Saved entries

*** Begin section ***

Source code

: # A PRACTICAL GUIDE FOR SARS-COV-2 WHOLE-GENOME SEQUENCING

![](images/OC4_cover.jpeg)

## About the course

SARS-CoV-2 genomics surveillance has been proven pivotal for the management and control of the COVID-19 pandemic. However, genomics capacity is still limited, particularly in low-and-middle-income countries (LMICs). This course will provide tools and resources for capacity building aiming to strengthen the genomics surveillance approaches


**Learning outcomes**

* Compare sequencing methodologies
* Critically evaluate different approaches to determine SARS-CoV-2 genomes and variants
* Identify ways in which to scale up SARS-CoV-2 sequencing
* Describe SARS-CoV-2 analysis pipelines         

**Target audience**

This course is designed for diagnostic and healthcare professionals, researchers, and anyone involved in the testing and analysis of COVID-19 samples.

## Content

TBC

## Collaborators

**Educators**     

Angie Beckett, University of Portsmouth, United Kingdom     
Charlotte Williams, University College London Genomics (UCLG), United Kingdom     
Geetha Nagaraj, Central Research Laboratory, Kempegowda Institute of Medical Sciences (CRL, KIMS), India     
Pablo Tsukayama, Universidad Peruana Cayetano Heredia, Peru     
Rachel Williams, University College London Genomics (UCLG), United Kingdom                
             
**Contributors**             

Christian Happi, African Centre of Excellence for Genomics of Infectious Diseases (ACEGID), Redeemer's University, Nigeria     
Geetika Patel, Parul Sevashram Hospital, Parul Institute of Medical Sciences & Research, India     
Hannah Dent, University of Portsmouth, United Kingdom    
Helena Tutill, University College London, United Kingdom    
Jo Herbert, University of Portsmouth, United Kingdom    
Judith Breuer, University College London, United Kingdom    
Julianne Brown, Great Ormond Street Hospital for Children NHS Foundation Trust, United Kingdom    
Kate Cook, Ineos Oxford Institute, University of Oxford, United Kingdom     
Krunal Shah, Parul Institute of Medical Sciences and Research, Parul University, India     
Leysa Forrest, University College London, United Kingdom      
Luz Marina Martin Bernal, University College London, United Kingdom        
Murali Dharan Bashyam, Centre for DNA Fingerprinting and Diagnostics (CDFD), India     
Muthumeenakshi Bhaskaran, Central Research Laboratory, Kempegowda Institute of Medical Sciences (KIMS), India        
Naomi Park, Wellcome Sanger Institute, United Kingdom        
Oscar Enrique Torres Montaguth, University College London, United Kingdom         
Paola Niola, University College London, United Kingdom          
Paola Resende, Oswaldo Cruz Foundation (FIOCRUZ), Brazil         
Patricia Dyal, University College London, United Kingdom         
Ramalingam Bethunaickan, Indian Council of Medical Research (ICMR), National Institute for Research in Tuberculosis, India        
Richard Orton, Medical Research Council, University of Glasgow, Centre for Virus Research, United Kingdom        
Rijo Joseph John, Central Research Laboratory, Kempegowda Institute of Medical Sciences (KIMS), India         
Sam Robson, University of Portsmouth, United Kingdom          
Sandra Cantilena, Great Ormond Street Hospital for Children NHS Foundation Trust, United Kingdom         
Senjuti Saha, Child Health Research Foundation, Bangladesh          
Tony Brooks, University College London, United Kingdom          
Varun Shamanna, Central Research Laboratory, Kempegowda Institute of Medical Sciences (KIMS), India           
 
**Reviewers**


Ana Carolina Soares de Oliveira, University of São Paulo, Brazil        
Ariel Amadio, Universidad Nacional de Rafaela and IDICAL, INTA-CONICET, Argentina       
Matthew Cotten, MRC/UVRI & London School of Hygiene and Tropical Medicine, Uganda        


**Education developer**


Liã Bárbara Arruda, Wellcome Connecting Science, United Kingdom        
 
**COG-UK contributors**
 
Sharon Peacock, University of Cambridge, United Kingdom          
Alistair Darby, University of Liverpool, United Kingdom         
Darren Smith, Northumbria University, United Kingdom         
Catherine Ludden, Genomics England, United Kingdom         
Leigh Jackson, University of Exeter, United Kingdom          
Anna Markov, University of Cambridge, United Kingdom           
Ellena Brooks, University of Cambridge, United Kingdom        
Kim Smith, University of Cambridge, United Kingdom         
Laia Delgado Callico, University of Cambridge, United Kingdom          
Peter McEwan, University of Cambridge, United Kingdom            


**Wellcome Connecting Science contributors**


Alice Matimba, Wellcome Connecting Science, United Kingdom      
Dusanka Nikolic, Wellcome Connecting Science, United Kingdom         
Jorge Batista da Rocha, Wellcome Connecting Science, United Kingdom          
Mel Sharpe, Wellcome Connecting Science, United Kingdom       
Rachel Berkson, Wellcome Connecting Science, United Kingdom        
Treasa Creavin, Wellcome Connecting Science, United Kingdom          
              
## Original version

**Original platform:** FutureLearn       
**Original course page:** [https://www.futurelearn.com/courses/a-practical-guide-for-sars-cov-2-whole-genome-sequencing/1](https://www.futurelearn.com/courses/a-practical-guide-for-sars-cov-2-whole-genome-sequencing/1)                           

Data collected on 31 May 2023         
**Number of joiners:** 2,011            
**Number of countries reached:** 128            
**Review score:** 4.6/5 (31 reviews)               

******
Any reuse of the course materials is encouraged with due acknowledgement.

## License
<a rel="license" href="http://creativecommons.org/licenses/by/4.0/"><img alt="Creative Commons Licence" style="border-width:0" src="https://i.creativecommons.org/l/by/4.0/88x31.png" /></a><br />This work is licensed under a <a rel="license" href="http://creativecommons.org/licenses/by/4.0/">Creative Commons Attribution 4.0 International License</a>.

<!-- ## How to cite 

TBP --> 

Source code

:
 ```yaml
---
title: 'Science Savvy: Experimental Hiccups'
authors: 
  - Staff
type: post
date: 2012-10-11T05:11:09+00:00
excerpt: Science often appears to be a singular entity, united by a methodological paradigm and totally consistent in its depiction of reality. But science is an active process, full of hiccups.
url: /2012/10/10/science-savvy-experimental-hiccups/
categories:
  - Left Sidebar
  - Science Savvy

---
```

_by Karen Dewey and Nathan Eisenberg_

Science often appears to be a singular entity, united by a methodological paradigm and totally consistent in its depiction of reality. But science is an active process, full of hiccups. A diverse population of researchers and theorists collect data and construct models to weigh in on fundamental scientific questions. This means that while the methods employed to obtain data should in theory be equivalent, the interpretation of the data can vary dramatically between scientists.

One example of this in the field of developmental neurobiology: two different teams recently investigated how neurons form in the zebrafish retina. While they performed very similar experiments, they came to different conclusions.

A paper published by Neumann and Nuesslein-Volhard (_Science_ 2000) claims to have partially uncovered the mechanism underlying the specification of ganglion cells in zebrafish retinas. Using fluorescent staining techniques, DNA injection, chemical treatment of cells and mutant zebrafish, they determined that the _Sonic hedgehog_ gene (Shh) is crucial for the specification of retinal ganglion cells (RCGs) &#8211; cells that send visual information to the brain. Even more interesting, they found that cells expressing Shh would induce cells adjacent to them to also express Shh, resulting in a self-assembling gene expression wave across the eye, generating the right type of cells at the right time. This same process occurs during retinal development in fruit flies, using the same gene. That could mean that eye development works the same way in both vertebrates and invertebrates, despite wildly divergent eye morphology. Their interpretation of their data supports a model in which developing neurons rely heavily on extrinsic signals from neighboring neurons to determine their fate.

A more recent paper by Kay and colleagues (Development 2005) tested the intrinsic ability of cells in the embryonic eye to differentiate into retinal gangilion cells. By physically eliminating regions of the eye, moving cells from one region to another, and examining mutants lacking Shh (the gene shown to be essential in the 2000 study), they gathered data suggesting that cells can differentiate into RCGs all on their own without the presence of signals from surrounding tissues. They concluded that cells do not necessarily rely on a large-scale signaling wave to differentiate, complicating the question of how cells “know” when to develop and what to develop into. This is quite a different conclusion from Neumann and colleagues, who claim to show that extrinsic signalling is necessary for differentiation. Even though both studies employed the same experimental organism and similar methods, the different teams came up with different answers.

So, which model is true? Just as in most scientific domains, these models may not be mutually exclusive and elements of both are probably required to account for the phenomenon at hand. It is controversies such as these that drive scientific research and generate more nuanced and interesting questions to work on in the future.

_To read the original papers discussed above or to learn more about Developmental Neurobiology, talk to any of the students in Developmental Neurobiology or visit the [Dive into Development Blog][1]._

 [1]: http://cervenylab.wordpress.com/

*** End section ***
*** Begin section ***

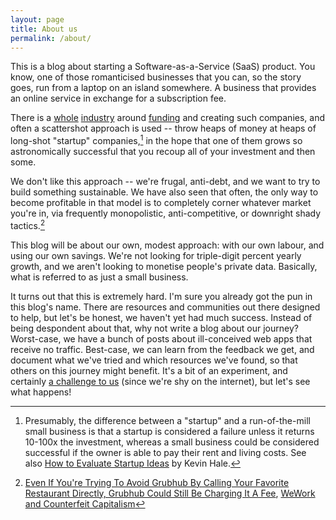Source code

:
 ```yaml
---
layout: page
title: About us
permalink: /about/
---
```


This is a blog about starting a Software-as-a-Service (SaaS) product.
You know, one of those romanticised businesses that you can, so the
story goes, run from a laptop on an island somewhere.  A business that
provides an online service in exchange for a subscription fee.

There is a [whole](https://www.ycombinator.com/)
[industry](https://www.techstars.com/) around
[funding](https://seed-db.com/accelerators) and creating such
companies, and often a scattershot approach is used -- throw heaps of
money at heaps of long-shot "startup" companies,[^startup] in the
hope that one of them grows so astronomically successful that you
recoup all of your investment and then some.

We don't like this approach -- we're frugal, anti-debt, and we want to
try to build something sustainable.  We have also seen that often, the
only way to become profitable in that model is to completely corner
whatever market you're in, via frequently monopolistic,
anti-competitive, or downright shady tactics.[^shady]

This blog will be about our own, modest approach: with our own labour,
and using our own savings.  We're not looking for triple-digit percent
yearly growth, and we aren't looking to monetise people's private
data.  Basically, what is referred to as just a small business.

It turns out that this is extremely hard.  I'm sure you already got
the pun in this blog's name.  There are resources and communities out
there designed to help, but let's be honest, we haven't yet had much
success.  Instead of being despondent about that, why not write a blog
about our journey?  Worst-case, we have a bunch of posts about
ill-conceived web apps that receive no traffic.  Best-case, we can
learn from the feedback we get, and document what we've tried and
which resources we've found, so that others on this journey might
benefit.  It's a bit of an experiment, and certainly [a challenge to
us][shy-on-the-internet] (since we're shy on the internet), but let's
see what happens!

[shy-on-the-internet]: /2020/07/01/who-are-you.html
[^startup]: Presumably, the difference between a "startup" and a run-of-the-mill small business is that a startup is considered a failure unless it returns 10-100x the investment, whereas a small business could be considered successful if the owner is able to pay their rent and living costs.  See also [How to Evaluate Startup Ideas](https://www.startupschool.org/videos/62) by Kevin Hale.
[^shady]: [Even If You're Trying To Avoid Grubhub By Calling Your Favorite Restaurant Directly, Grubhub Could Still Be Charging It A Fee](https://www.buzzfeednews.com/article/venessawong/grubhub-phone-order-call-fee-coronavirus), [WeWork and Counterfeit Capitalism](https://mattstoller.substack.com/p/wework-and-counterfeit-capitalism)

*** End section ***
*** Begin section ***

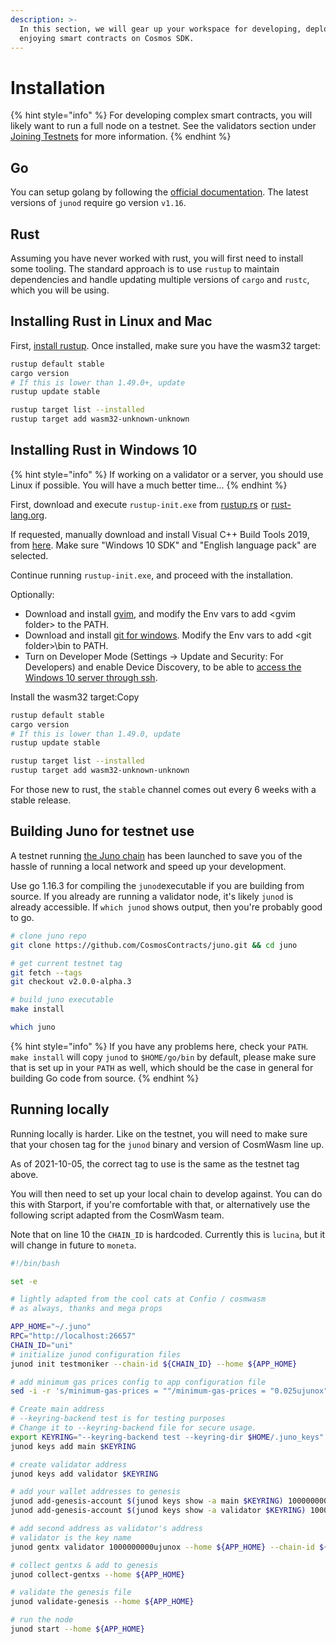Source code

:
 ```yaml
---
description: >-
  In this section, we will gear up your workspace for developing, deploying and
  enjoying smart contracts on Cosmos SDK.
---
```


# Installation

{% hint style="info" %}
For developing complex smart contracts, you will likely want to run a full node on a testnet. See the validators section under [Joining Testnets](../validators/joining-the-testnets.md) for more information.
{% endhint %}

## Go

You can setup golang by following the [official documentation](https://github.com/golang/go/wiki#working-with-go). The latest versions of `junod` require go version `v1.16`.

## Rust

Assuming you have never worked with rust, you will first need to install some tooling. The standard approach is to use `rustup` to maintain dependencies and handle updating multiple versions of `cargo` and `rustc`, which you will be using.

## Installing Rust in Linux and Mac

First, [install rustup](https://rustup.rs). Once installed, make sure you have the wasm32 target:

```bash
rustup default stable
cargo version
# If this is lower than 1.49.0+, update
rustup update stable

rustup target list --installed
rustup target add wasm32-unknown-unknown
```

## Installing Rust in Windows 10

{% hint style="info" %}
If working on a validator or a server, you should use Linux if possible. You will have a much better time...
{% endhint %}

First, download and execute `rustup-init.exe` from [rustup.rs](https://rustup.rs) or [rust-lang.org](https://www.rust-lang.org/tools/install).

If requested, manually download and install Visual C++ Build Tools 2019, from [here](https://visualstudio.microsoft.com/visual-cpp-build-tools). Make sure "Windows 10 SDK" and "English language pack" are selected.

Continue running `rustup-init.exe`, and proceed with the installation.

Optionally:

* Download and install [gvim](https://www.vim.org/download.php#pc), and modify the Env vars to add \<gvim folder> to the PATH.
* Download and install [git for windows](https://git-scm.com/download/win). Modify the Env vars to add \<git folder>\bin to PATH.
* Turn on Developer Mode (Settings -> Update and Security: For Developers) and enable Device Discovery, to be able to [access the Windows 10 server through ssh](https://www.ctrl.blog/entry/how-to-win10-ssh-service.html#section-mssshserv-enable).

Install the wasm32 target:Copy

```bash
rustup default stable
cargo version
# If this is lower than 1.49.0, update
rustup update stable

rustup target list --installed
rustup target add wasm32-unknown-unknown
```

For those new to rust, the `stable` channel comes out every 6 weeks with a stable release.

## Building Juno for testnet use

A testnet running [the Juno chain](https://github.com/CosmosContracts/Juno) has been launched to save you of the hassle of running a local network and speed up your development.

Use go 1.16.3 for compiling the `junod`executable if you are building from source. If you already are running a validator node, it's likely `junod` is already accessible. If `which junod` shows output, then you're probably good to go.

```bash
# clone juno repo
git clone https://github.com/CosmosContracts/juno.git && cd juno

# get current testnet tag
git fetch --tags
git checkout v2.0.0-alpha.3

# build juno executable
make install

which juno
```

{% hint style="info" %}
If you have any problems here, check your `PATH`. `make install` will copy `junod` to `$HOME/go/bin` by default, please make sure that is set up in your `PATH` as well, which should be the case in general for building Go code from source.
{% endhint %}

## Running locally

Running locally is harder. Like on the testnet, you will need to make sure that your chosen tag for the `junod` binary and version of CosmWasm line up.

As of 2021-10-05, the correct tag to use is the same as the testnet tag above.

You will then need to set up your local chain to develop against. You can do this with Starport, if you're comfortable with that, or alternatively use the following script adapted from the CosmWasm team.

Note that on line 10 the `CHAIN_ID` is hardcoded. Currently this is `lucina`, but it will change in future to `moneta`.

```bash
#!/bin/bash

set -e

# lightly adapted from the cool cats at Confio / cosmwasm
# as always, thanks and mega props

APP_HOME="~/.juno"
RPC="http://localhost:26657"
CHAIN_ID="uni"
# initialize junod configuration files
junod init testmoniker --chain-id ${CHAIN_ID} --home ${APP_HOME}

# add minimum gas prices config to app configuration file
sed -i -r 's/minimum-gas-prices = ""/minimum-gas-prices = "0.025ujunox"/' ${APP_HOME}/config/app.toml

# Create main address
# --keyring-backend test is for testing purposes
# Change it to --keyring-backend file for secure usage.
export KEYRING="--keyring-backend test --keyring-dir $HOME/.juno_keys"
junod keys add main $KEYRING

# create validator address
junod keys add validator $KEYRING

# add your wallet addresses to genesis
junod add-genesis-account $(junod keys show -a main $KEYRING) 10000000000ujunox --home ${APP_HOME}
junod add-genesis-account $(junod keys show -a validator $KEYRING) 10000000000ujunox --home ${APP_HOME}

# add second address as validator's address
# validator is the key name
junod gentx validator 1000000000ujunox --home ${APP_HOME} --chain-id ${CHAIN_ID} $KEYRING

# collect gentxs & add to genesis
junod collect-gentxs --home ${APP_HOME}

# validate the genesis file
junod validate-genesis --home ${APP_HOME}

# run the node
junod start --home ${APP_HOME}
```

*** End section ***

Taking the line with "up SARS-CoV-2 sequencing" as the first and the line with "This course is" as the last, retype that stretch of the data above exactly, with no other lines.

- _Result below_:
* Identify ways in which to scale up SARS-CoV-2 sequencing
* Describe SARS-CoV-2 analysis pipelines         

**Target audience**

This course is designed for diagnostic and healthcare professionals, researchers, and anyone involved in the testing and analysis of COVID-19 samples.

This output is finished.